Hugging Face 🤗, with a warm embrace, meet R️ ❤️

By Ken Koon Wong in r R hugging face bert finbert transformers reticulate

September 1, 2023

I’m delighted that R users can have access to the incredible Hugging Face pre-trained models. In this demonstration, we provide a straightforward example of how to utilize them for sentiment analysis using GPT-generated synthetic data from evaluation comments.

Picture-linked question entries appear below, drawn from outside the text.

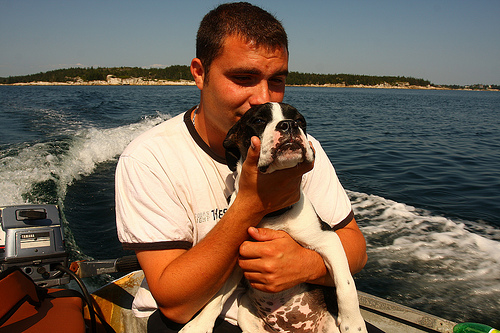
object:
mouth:
[234, 111, 246, 120]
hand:
[237, 222, 318, 293]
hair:
[193, 2, 290, 84]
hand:
[240, 136, 315, 217]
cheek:
[211, 77, 253, 116]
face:
[207, 23, 290, 138]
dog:
[180, 103, 350, 330]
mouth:
[259, 136, 316, 174]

Let’s go!

Interesting Problem 😎

What if you’re faced with a list of survey comments that you need to sift through? Apart from reading them one by one, is there a method that could potentially introduce a new perspective and expedite this process? Are there any models available for performing sentiment analysis?

Objectives:

Brief Intro to Transfomers Python Module & Hugging Face

Transformers

image

In comes Transformers, which provides APIs and tools to easily download and train state-of-the-art pretrained models. Using pretrained models can reduce your compute costs, carbon footprint, and save you the time and resources required to train a model from scratch. These models support common tasks in different modalities, such as: NLP, computer vision, audio, and multimodal. Transformers support framework interoperability between PyTorch, TensorFlow, and JAX. Pretty cool, right!? But wait, this is a python 🐍 API! No fear, as before, we’ve demonstrated how R is able to use python modules with ease. Let’s code!

image

About Hugging Face 🤗

Hugging Face is a technology company specializing in natural language processing (NLP) and machine learning, best known for its Transformers library, an open-source collection of pre-trained models and tools that simplify the use of advanced NLP techniques. Established in 2016, the company has become a significant contributor to the field of AI, democratizing access to state-of-the-art models like BERT, GPT-2, and many others. Their platform allows developers, researchers, and businesses to easily implement complex NLP tasks such as sentiment analysis, text summarization, and machine translation. With a robust community of users contributing to its ecosystem, Hugging Face has become a go-to resource for those looking to harness the power of machine learning for language-based tasks.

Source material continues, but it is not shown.